While the overall effect on the number of individual donors and revenue from small donations may not seem dramatic initially, Lee notes that these changes accumulate over time. The steady decline in individual donations can have far-reaching consequences, impacting the ability of colleges to invest in crucial areas like STEM education and facilities.

The research, drawing on data from 660 colleges participating in the Voluntary Support of Education Survey, reveals that private research universities experienced the most significant impacts on the number of donors. The shift in philanthropic patterns necessitates a nuanced approach to fundraising strategies for different types of institutions.

High-income Donors and the Unchanged Landscape

Interestingly, the research indicates that total charitable giving did not decrease after the tax code changes. High-income taxpayers continued to enjoy tax benefits from their donations and, in fact, increased their donation levels. This dichotomy highlights the divergent impact of the tax changes on donors across income brackets.

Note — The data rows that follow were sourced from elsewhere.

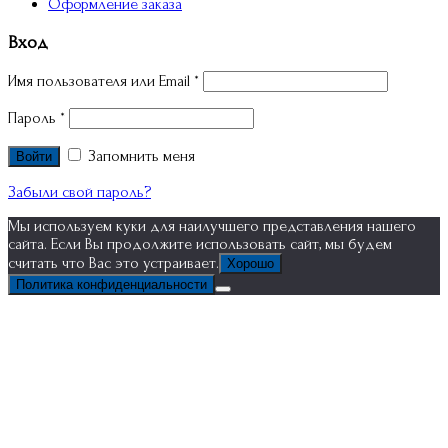
Оформление заказа
Вход
Имя пользователя или Email
*
Пароль
*
Запомнить меня
Войти
Забыли свой пароль?
Мы используем куки для наилучшего представления нашего
сайта. Если Вы продолжите использовать сайт, мы будем
считать что Вас это устраивает.
Хорошо
Политика конфиденциальности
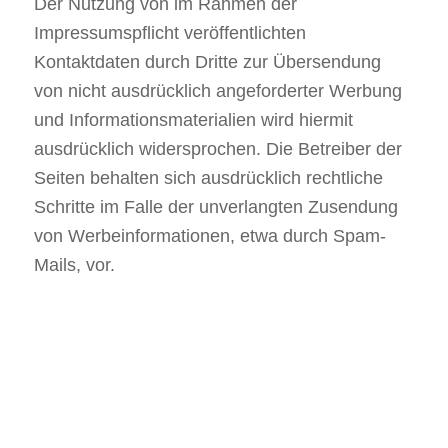
Der Nutzung von im Rahmen der
Impressumspflicht veröffentlichten
Kontaktdaten durch Dritte zur Übersendung
von nicht ausdrücklich angeforderter Werbung
und Informationsmaterialien wird hiermit
ausdrücklich widersprochen. Die Betreiber der
Seiten behalten sich ausdrücklich rechtliche
Schritte im Falle der unverlangten Zusendung
von Werbeinformationen, etwa durch Spam-
Mails, vor.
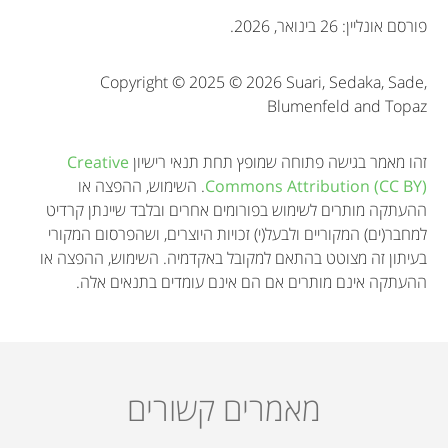
o
פורסם אונליין: 26 בינואר, 2026.
n
Copyright © 2025 © 2026 Suari, Sedaka, Sade,
Blumenfeld and Topaz
זהו מאמר בגישה פתוחה שמופץ תחת תנאי רישיון
Creative
Commons Attribution (CC BY)
. השימוש, ההפצה או
ההעתקה מותרים לשימוש בפורומים אחרים ובלבד שיינתן קרדיט
למחבר(ים) המקוריים ולבעל(י) זכויות היוצרים, ושהפרסום המקורי
בעיתון זה מצוטט בהתאם למקובל באקדמיה. השימוש, ההפצה או
ההעתקה אינם מותרים אם הם אינם עומדים בתנאים אלה.
מאמרים קשורים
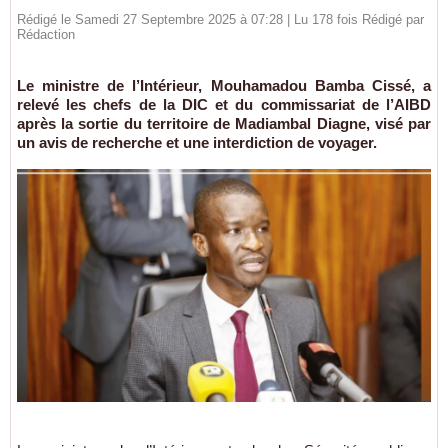
Rédigé le Samedi 27 Septembre 2025 à 07:28 | Lu 178 fois Rédigé par
Rédaction
Le ministre de l’Intérieur, Mouhamadou Bamba Cissé, a
relevé les chefs de la DIC et du commissariat de l’AIBD
après la sortie du territoire de Madiambal Diagne, visé par
un avis de recherche et une interdiction de voyager.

Alternative Funding Resources: Navigating a New Reality

Lee suggests that colleges and universities should reassess their funding resources in light of these changes. Options may include increasing tuition or expanding legacy admissions. However, these alternatives raise concerns about equity in access to higher education, potentially limiting opportunities for low-income students.

The research underscores the complexity of the relationship between tax policies and higher education funding. As colleges grapple with the aftermath of the Tax Cuts and Jobs Act, finding a delicate balance between maintaining financial sustainability and ensuring access for all students becomes paramount. The implications of these changes extend beyond mere economic considerations, influencing the very fabric of philanthropy in higher education and its role in shaping the future of students across the socio-economic spectrum.